Margaret Sanger (1879-1966): Founder of Planned Parenthood
- Sanger’s journey to becoming an iconic American reproductive rights activist began in tragedy. Her mother, Anne Purcell Higgins, died at the age of 50 after a staggering 18 pregnancies during her lifetime. Sanger felt that so many close-together pregnancies had done irreparable damage to her mother’s body and eventually led to her death.
- After completing nursing school, Sanger became a visiting maternity nurse in the poor Lower East Side of New York City. Many of the women Sanger worked with also had many children and lacked information on family planning. In desperation, many of these women turned to dangerous and illegal methods, which were sometimes fatal, to prevent unwanted children.
- Sanger began fighting back against laws forbidding contraception and distribution of information on family planning or sex education. She faced pushback from the public and the government, but this didn’t stop her. Together with her sister, who was also a nurse, Sanger opened America’s first birth control clinic.
- The clinic was soon shut down by the government, and Sanger and her sister were both arrested. Once released, Sanger returned to her mission and began touring the country advocating for women’s right to control their reproductive health. Sanger’s efforts resulted in the founding of Planned Parenthood, an organization that offers health services in clinics throughout the United States today.

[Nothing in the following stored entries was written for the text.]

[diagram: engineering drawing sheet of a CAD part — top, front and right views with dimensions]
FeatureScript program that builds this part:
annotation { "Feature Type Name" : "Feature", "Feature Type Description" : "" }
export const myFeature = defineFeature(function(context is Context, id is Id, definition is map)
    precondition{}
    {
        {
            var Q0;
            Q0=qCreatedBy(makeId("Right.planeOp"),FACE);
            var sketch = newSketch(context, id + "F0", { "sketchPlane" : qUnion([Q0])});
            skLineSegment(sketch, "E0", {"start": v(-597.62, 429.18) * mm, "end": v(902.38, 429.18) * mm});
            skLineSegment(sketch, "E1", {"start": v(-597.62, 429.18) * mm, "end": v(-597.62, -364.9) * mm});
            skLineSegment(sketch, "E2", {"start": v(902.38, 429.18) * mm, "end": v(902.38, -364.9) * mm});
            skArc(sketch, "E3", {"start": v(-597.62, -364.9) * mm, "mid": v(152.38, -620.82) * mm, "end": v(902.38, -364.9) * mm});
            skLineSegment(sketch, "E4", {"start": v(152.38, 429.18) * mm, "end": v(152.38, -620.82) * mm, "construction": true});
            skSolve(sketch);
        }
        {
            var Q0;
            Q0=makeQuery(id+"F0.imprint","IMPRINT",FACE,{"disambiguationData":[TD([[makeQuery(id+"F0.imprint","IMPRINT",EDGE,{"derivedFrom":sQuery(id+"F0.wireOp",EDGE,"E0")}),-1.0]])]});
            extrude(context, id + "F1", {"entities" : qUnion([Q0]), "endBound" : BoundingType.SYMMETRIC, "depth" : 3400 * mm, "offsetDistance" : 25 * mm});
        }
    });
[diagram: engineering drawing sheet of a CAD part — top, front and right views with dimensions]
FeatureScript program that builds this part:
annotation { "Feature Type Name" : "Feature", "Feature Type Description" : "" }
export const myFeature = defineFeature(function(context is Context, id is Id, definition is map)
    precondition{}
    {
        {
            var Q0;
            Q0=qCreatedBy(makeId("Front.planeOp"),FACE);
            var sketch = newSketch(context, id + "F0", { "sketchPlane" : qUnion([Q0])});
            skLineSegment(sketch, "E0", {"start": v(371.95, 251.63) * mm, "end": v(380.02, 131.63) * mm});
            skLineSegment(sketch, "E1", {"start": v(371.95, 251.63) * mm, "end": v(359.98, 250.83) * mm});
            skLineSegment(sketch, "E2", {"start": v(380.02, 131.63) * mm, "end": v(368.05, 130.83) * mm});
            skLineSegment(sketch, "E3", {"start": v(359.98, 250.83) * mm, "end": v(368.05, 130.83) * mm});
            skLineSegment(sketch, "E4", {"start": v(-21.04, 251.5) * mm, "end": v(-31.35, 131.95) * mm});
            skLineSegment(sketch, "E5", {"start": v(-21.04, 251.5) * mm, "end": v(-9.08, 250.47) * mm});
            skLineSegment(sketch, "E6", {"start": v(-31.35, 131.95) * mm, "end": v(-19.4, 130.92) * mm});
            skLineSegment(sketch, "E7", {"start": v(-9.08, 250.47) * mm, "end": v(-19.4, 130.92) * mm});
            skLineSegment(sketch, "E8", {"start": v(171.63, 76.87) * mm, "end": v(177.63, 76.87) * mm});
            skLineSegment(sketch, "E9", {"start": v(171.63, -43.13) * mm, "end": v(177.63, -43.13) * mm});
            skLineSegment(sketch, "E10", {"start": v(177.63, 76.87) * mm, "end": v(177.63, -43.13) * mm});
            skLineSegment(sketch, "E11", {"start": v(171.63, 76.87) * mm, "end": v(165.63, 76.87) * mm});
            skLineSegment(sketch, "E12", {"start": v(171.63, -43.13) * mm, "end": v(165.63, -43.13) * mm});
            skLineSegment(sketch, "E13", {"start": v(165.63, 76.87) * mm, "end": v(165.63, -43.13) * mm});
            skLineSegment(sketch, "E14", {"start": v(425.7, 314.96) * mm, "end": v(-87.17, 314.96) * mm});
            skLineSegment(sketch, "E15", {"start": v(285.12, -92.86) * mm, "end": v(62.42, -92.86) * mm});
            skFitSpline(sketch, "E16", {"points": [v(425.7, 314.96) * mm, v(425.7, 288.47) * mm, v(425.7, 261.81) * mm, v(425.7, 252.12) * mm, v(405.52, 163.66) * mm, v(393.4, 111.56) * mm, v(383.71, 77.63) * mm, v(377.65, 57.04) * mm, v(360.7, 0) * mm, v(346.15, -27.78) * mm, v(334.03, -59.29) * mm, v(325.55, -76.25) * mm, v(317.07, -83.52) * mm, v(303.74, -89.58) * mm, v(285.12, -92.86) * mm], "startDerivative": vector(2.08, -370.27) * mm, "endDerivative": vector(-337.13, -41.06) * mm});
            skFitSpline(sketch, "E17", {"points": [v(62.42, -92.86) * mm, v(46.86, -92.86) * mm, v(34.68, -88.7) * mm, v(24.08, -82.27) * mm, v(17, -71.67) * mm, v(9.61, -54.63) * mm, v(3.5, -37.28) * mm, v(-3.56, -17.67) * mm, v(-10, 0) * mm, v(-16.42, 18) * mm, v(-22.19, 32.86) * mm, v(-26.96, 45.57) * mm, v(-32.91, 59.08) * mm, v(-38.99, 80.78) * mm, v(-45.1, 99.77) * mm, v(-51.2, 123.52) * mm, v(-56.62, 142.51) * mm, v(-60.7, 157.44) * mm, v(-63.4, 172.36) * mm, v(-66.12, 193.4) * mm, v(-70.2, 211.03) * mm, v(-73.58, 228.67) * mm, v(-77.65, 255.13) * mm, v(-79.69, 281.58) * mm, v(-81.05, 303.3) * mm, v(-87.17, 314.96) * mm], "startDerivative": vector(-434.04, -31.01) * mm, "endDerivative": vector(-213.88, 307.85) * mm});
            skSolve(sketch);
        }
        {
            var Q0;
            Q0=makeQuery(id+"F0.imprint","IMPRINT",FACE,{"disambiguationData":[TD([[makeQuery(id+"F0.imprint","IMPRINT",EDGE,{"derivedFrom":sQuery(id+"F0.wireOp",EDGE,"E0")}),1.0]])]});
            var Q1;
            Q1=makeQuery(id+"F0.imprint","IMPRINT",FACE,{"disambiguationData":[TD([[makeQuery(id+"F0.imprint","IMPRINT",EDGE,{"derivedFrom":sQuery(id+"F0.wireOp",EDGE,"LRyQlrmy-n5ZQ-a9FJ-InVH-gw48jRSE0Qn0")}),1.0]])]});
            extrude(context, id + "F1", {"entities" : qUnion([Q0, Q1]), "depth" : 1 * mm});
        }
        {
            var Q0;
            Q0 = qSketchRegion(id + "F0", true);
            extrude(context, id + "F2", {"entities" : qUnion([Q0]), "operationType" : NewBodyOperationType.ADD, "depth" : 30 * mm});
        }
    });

Mabel Keaton Staupers (1890-1989): Advocate for Racial Equality in Nursing
- Staupers joined the Nation Association of Colored Graduate Nurses while still in nursing school. She would go on to become the first executive director of the National Association of Colored Graduate Nurses and worked tirelessly for more than a decade for the complete integration of African-American nurses into the medical field as well as the American Nurses Association.
- She was based in the Harlem section of New York City, and her early career was focused on caring for tuberculosis patients there. Staupers was part of a group of African-American medical practitioners who established the Booker T. Washington Sanitarium to house and treat these patients.
- When World War II broke out, Staupers concentrated on convincing the U.S. military to accept African-American nurses into their medical staff. Eventually, the need for nurses became so great that the army agreed to Staupers’s demands and began a policy of race-blind recruiting for nurses.
- This set a precedent that contributed to the desegregation of the nursing profession in the civilian realm. After many years of effort by the National Association of Colored Graduate Nurses, the American Nurses Association finally welcomed African-American nurses into their ranks as full members. With their goal achieved, the National Association of Colored Graduates Nurses dissolved in 1951, and their membership merged with the American Nurses Association.